Quando eu menciono “tolerância”, não estou falando de como aprender a tolerar atrocidade pura. Refiro-me a aprender como acomodar sua vida da forma mais generosa possível em torno de um ser humano basicamente decente que pode, algumas vezes, ser um “pé no saco” (Elizabeth Gilbert, 2011).
De modo geral, não gostamos de sentir mal-estar, seja com alguma emoção entendida como negativa ou por pensamentos avaliados como ruins. Frente a experiências internas desagradáveis, nossa ação automática é voltada para eliminar estes eventos privados que nos fazem sofrer. Mesmo que a dor seja interna, atribuímos a causas externas a raiz de nossos problemas ou achamos que o problema não está em nós.
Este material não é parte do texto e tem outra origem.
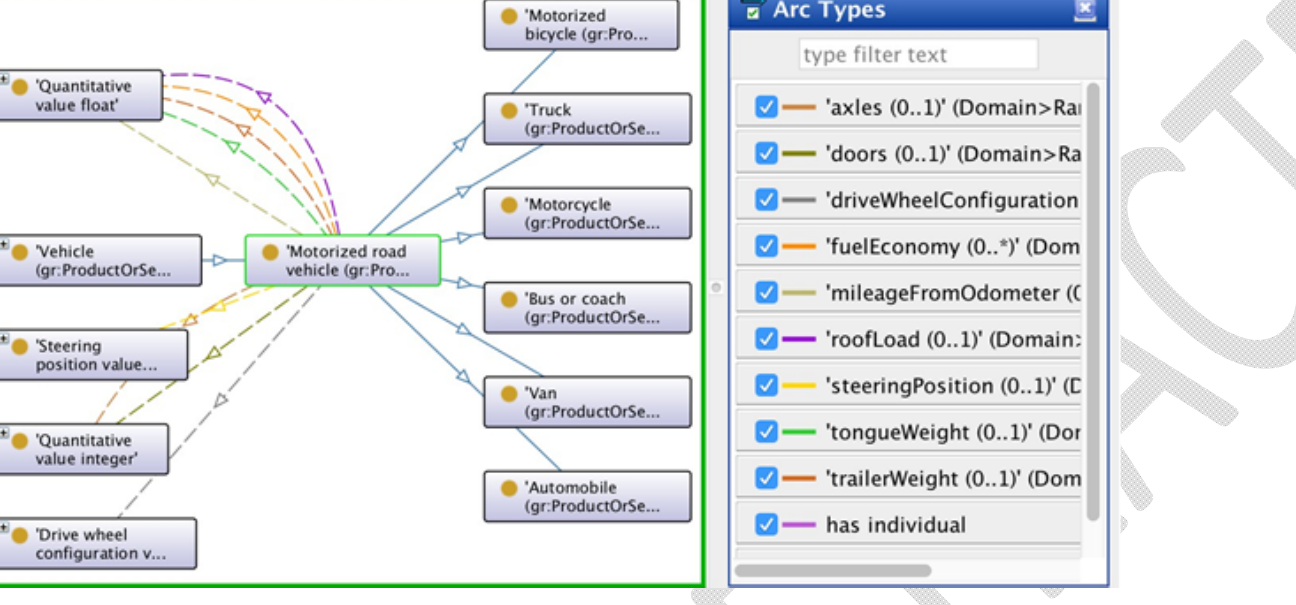
Fig. 1. Representation of Good Relations between Products and Ontology Services (Hepp,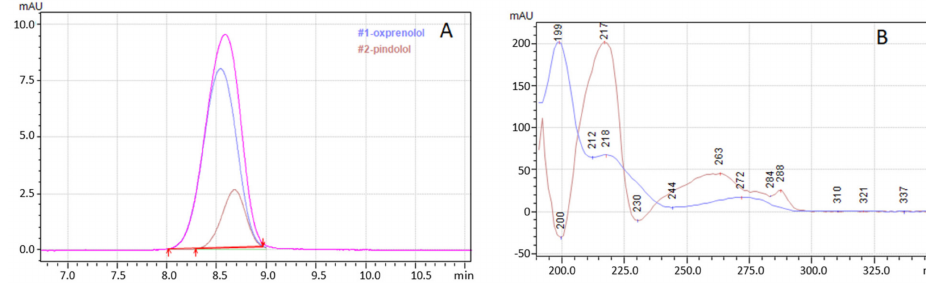
Figure 6. Deconvolution of unseparated oxprenolol and pindolol on Diol-P-Benzyl column in 90% of ACN ( A ) and corresponding UV spectra ( B ). Pink line represent signal obtained from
Na relação de casal, quando isto acontece (e como acontece!), o impulso frente à dor é de eliminar o que julgamos ser o responsável por nossos problemas. Como? Mudando o(a) parceiro(a), claro!
Infelizmente, não é tão simples assim… As tentativas de esquiva podem ser no sentido de tentar controlar o outro, como por exemplo, criticando-o, discutindo de forma intensa, ou, inclusive, coagindo com silêncios ‘mortíferos’… As consequências, geralmente, não vão em direção a uma mudança genuína e perene. Pode até acontecer do(a) parceiro(a) mudar seu comportamento, mas, geralmente, o comportamento antigo, entendido como gerador do sofrimento, retorna… Afinal, numa relação conjugal mais duradoura, quantas vezes o casal tem a ‘mesma velha briga’? Se os comportamentos de coerção, ameaças ou briga ajudassem a mudar o comportamento do outro, todos os problemas estariam resolvidos…
Outro aspecto para observarmos é o número de vezes que nossos parceiros se queixaram de comportamentos nossos, e a crítica também volta, ou seja, assim como eles, não mudamos tão facilmente, ou queremos a mudança que nosso cônjuge deseja para nós… O principal ponto é que, salvo situações de violência (física, verbal, emocional, sexual), há e haverá diversos eventos que, gostemos ou não, irão acontecer no dia-a-dia da relação conjugal. Episódios que podem evocar todo mal-estar que não desejamos sentir e, mesmo assim, teremos de lidar com isso. Faz parte da existência lidar com o sofrimento, inclusive indo de encontro com a expectativa contemporânea de que as relações conjugais devem ser muito felizes. Esta ideia de ter de ser feliz pode piorar a questão de lidar com a dor.
Sendo assim, se há desejo de manter a relação, uma forma de aceitação seria aumentar a tolerância em relação a determinados comportamentos do outro. Como? Parando com os esforços frenéticos para mudar o(a) parceiro(a). Estes esforços podem ser mais destrutivos que a situação em si. A Terapia Comportamental Integrativa de Casal (Integrative Behavioral Couple Therapy – IBCT) sugere que, se os parceiros experimentarem o comportamento do outro sem lutar, podem acontecer mudanças de contexto e/ou diminuir a toxicidade e a situação é capaz de ser mais tolerável. Podemos fazer uma analogia com quem sofre com fobia de alguma situação específica. No tratamento, ao se expor gradualmente à situação, a carga emocional vai diminuindo. O ponto não é achar agradável o comportamento negativo do outro, mas evitar consequências catastróficas decorrentes de um padrão de relação destrutivo.
Por fim, ao se ter clareza de que as relações não têm a ver com felicidade, mas com todas questões, emoções, problemas que fazem parte da vida. Isto representa que vamos sentir ansiedade, dor, tristeza, raiva e medo. E vamos sentir alegria, segurança, prazer e amor. Aprender a tolerar o que antes era intolerável é uma grande conquista para o casal, como aprender a vida na sua plenitude.